* _Exercise aim_
In the material below, switch every "pose" to "camera" and write out the lines again with nothing else changed. Leave the pictures out.

______

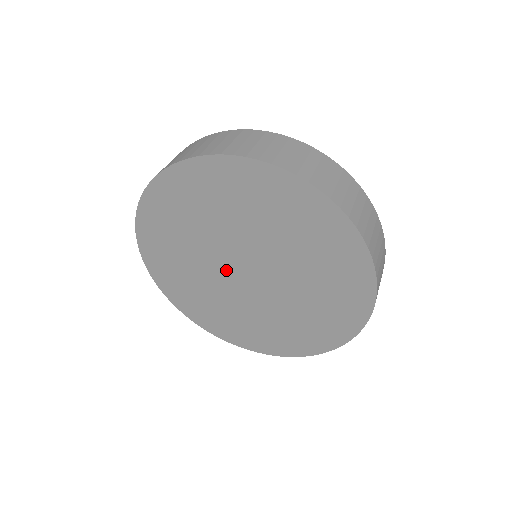
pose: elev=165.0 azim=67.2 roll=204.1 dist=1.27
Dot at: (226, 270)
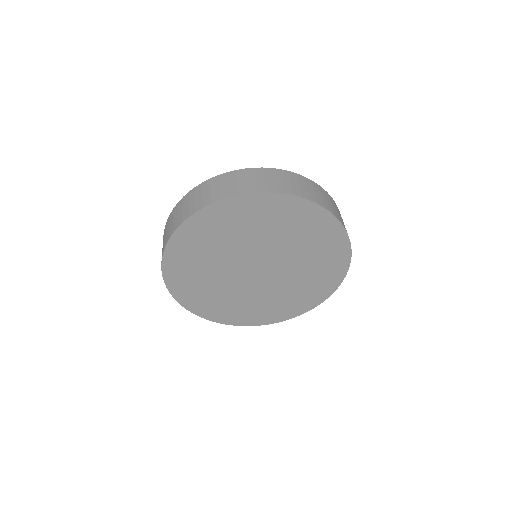
Dot at: (240, 268)
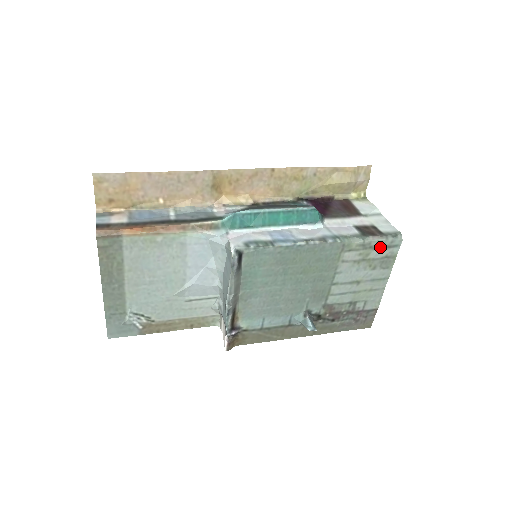
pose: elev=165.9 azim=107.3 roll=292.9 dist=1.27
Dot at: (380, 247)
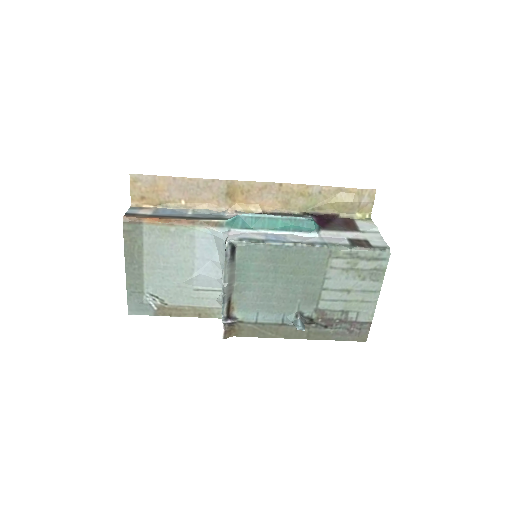
Dot at: (368, 258)
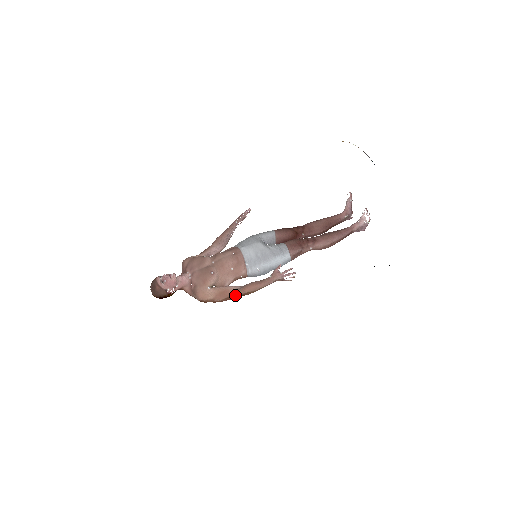
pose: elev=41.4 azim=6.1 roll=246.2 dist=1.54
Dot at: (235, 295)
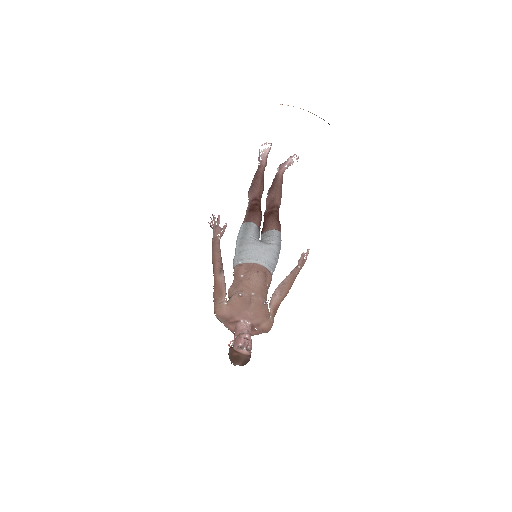
Dot at: occluded
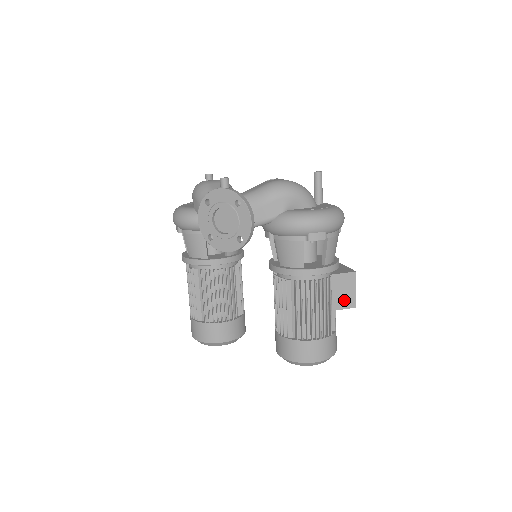
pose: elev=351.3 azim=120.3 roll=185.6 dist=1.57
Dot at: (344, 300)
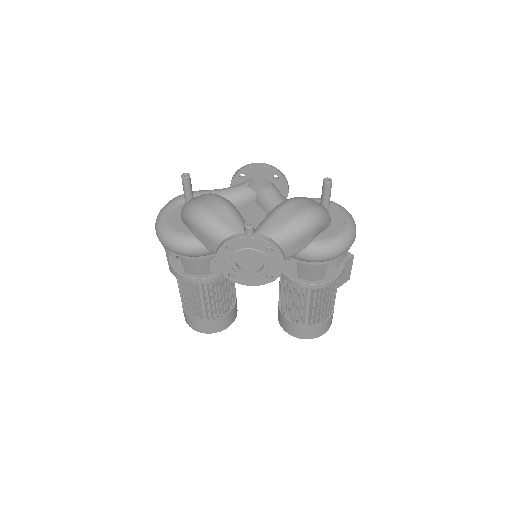
Dot at: (343, 279)
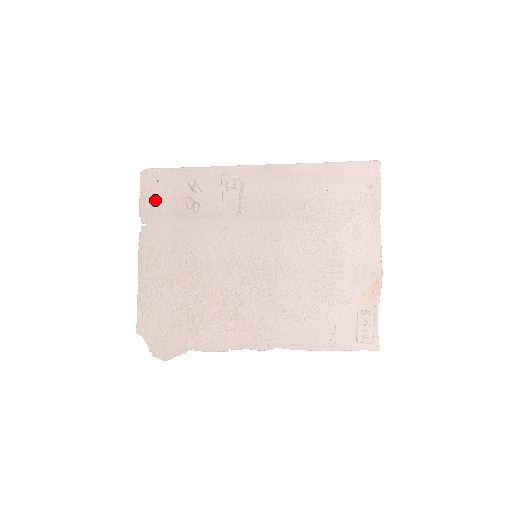
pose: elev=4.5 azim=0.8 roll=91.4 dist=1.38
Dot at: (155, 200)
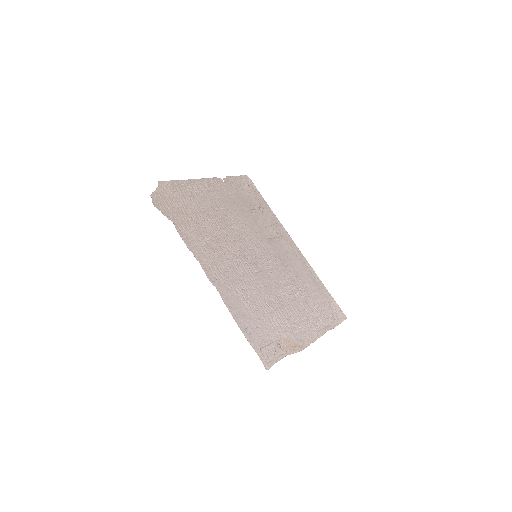
Dot at: (239, 185)
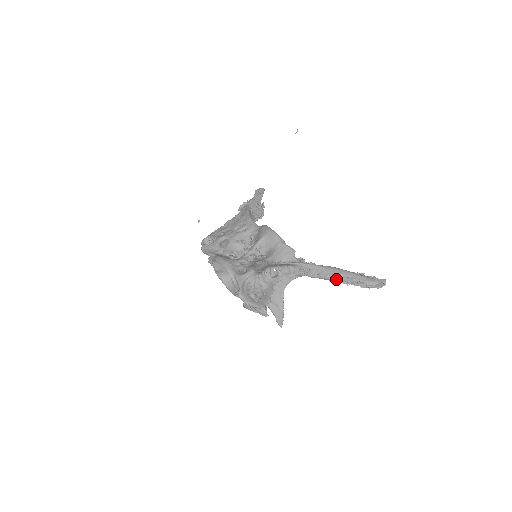
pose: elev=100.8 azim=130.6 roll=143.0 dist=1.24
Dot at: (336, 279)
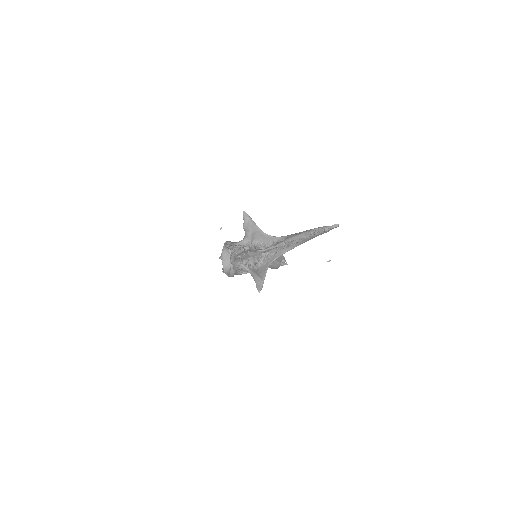
Dot at: (303, 234)
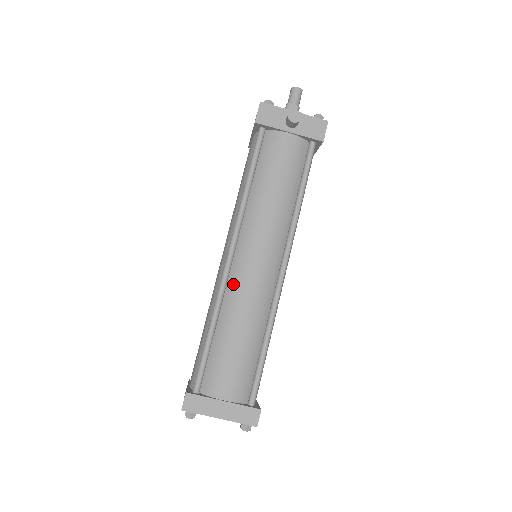
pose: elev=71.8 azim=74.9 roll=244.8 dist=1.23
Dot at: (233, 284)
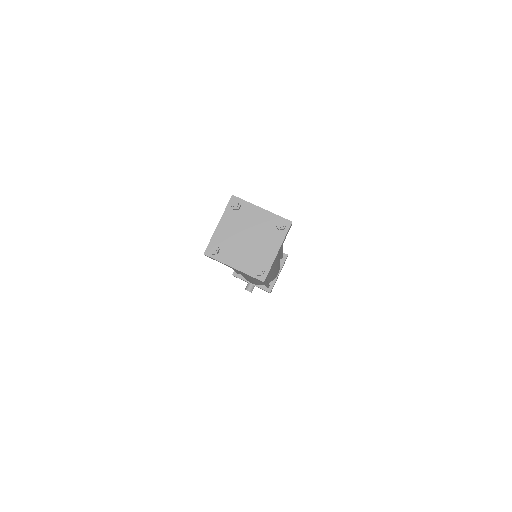
Dot at: occluded
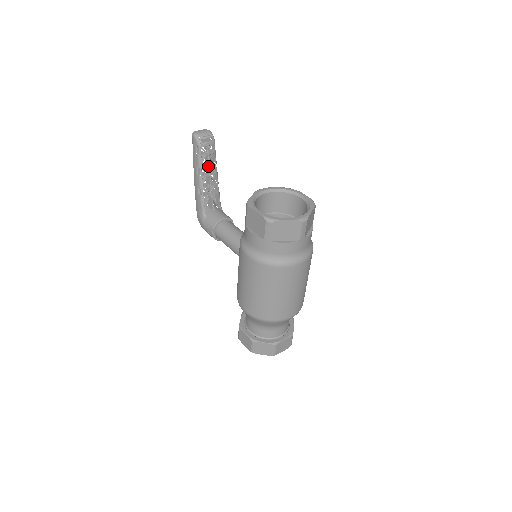
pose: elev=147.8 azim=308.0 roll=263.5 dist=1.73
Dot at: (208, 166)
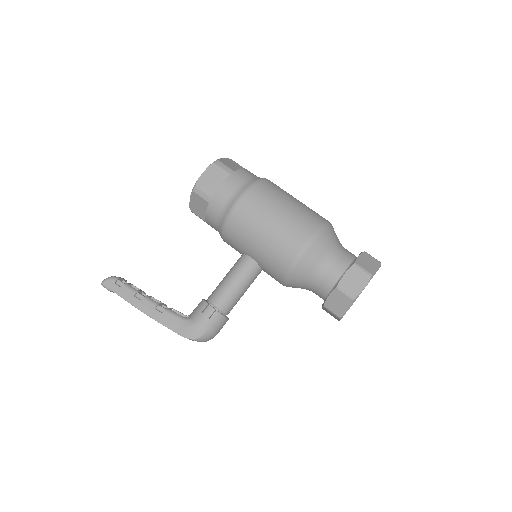
Dot at: (142, 291)
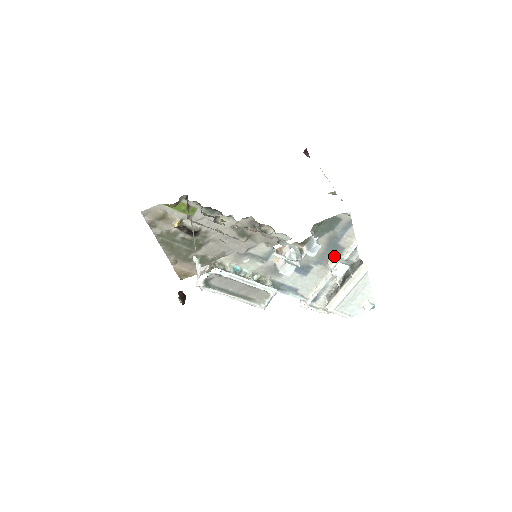
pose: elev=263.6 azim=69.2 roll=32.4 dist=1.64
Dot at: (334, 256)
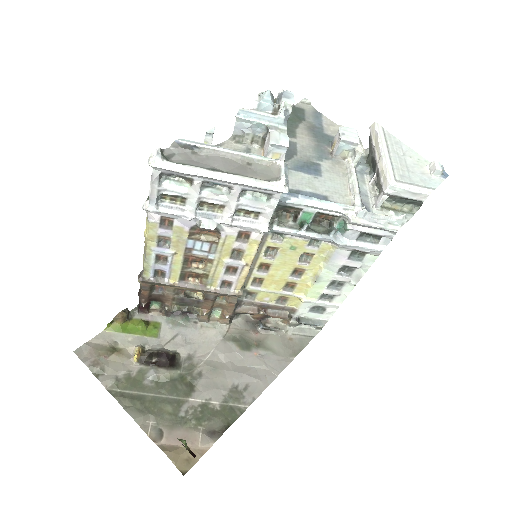
Dot at: (332, 142)
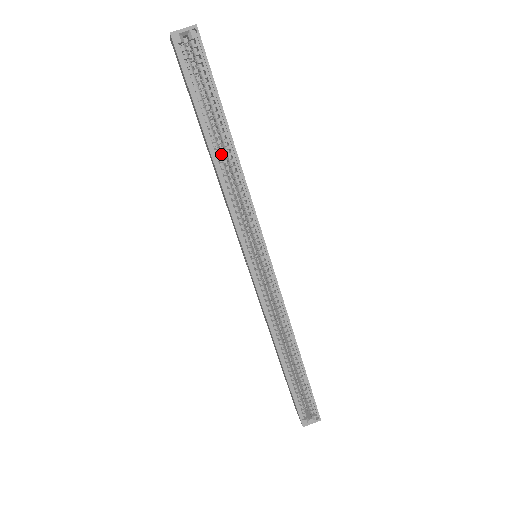
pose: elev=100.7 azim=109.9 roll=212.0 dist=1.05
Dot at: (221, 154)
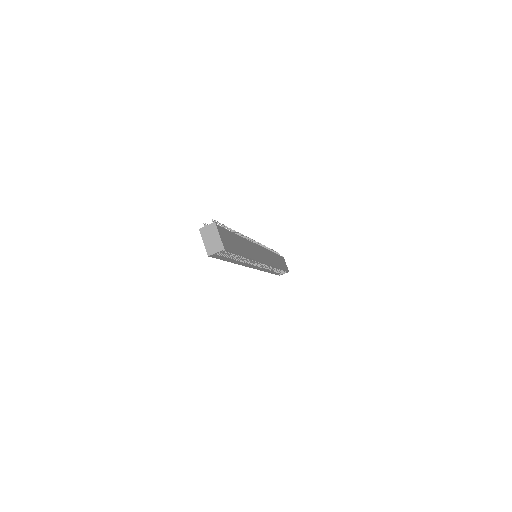
Dot at: (238, 257)
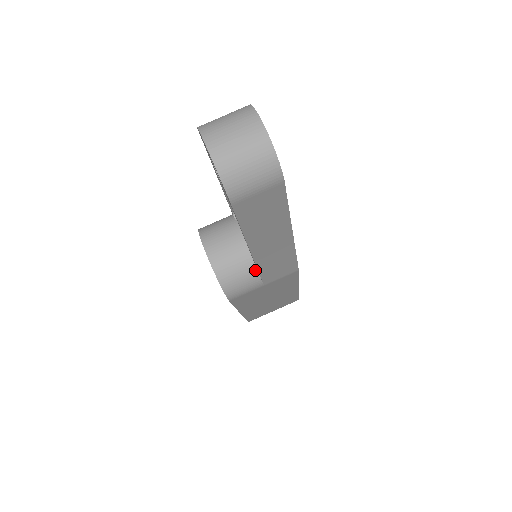
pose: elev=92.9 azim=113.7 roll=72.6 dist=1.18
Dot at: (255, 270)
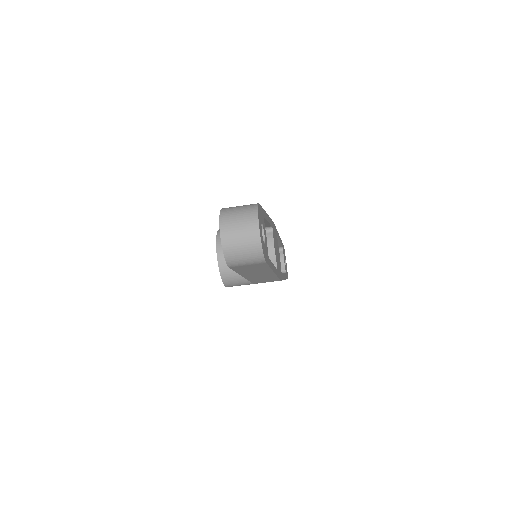
Dot at: occluded
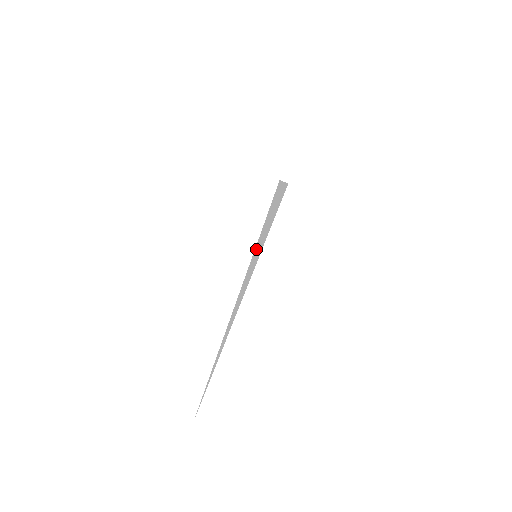
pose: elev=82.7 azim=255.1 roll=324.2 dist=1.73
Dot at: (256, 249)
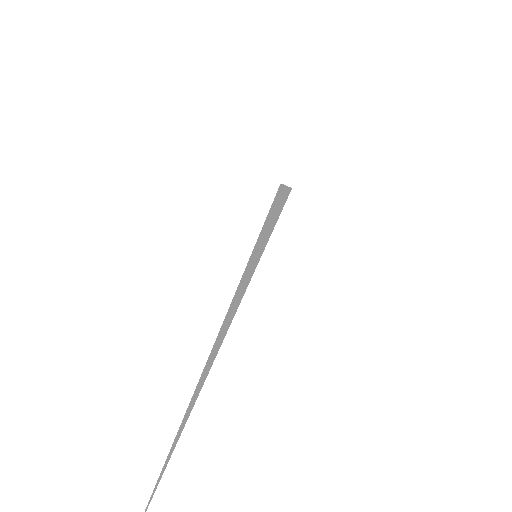
Dot at: (255, 248)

______

* _Response to the exercise_
camera: elev=165.0 azim=67.2 roll=204.1 dist=1.27
Dot at: (226, 270)
Dot at: (240, 268)
camera: elev=165.9 azim=107.3 roll=292.9 dist=1.27
Dot at: (380, 247)
Dot at: (368, 258)
camera: elev=41.4 azim=6.1 roll=246.2 dist=1.54
Dot at: (235, 295)
Dot at: occluded
camera: elev=351.3 azim=120.3 roll=185.6 dist=1.57
Dot at: (344, 300)
Dot at: (343, 279)
camera: elev=4.5 azim=0.8 roll=91.4 dist=1.38
Dot at: (155, 200)
Dot at: (239, 185)
camera: elev=100.8 azim=130.6 roll=143.0 dist=1.24
Dot at: (336, 279)
Dot at: (303, 234)
camera: elev=71.8 azim=74.9 roll=244.8 dist=1.23
Dot at: (233, 284)
Dot at: occluded
camera: elev=147.8 azim=308.0 roll=263.5 dist=1.73
Dot at: (208, 166)
Dot at: (142, 291)
camera: elev=263.6 azim=69.2 roll=32.4 dist=1.64
Dot at: (334, 256)
Dot at: (332, 142)
camera: elev=100.7 azim=109.9 roll=212.0 dist=1.05
Dot at: (221, 154)
Dot at: (238, 257)
camera: elev=92.9 azim=113.7 roll=72.6 dist=1.18
Dot at: (255, 270)
Dot at: occluded
camera: elev=82.7 azim=255.1 roll=324.2 dist=1.73
Dot at: (256, 249)
Dot at: (255, 248)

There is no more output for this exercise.